Zot! is not perfect. Although the storytelling and layouts are always solid, sometimes the rendering looks slapdash. Woody, Zach’s rival for Jenny’s affections, feels a bit like a “Mary Sue.” And the science fiction aspects of Zot! often feel more like plot contrivances than like a well-thought through science fiction reality.

But nit-picks aside, Zot! is a terrific comic book. It proves that a superhero comic can have real depth and thoughtfulness, without falling into the trap of painfully grim faux-maturity.

* * *

But hey, this is an “Alas” post, so what about the identity politics? Both of Zot!’s main characters are white, and there is a single embarrassing page in the first chapter in which a black inner-city thug character is given painfully cliched dialog (straight out of bad TV shows from the 1980s). After that, though, things improve a lot. There are at least two people of color in Jenny and Zach’s friend group, maybe more (in a black-and-white comic, it can be hard to tell character’s ethnic backgrounds), one of whom is the point of view character for a chapter. Zot! isn’t focused on race, but it also doesn’t pretend race doesn’t exist. (At one point, surprised by racial segregation on Jenny’s (our) earth, Zach wonders if the South won the Civil War here.)

There are several strong, well-rendered female characters, starting with protagonist Jenny, but also including Jenny’s mother, Jenny’s best friend, and friend-of-a-friend Brandy, all of whom are point of view characters for a chapter. (In a huge departure from typical superhero books, the female characters aren’t rendered for T&A appeal.) There are also a couple of gay characters, both presented positively. There is one note that rings false, which is the almost total lack of female characters from Zach’s “perfect” earth; there are lots of good female characters, but they all come from Jenny’s earth.

Anyhow, if you’re in the market for what may be the most interesting superhero comics ever created, check Zot! out.

UPDATE: A couple more reviews: Fleen and Comic Book Resources.

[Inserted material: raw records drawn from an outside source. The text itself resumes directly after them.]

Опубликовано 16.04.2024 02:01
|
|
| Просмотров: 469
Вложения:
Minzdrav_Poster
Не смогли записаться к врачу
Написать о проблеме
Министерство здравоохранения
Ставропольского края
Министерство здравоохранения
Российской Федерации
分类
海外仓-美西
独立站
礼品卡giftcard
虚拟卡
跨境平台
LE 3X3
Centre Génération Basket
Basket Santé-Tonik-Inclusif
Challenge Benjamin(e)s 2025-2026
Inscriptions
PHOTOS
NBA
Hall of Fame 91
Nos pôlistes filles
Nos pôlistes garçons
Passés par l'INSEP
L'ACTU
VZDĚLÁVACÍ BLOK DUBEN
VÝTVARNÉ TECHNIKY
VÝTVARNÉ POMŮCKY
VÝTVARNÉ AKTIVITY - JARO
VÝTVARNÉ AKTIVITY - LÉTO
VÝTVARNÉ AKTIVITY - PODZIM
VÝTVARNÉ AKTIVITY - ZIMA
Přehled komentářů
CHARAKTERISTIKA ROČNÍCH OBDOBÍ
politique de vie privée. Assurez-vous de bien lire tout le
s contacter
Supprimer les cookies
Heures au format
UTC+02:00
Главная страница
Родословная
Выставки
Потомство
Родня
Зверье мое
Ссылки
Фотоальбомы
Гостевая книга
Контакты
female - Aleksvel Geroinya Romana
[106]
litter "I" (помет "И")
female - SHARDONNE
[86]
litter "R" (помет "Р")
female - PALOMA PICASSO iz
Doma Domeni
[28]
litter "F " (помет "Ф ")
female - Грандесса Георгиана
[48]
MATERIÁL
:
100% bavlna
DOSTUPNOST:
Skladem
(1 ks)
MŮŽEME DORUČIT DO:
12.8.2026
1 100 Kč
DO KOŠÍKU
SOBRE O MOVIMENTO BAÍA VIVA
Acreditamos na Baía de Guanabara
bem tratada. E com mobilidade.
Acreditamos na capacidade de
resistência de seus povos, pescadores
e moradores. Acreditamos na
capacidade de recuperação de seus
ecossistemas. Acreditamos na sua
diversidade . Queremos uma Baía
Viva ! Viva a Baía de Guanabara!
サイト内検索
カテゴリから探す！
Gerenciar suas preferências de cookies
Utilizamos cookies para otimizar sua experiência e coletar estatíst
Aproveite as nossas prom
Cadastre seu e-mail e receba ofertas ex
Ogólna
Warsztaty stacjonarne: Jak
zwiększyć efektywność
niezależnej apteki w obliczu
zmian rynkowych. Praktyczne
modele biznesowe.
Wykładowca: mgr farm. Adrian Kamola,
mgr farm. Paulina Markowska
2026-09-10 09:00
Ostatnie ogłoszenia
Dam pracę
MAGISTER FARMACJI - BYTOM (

One Response to “Zot! by Scott McCloud”

  1. Lea Writes:

    There is one note that rings false, which is the almost total lack of female characters from Zach’s “perfect” earth; there are lots of good female characters, but they all come from Jenny’s earth.

    Actually, on a thematic level, that rings especially true. I’d have to read it to see if my initial feeling pans out, though. I’ll be on the lookout for this.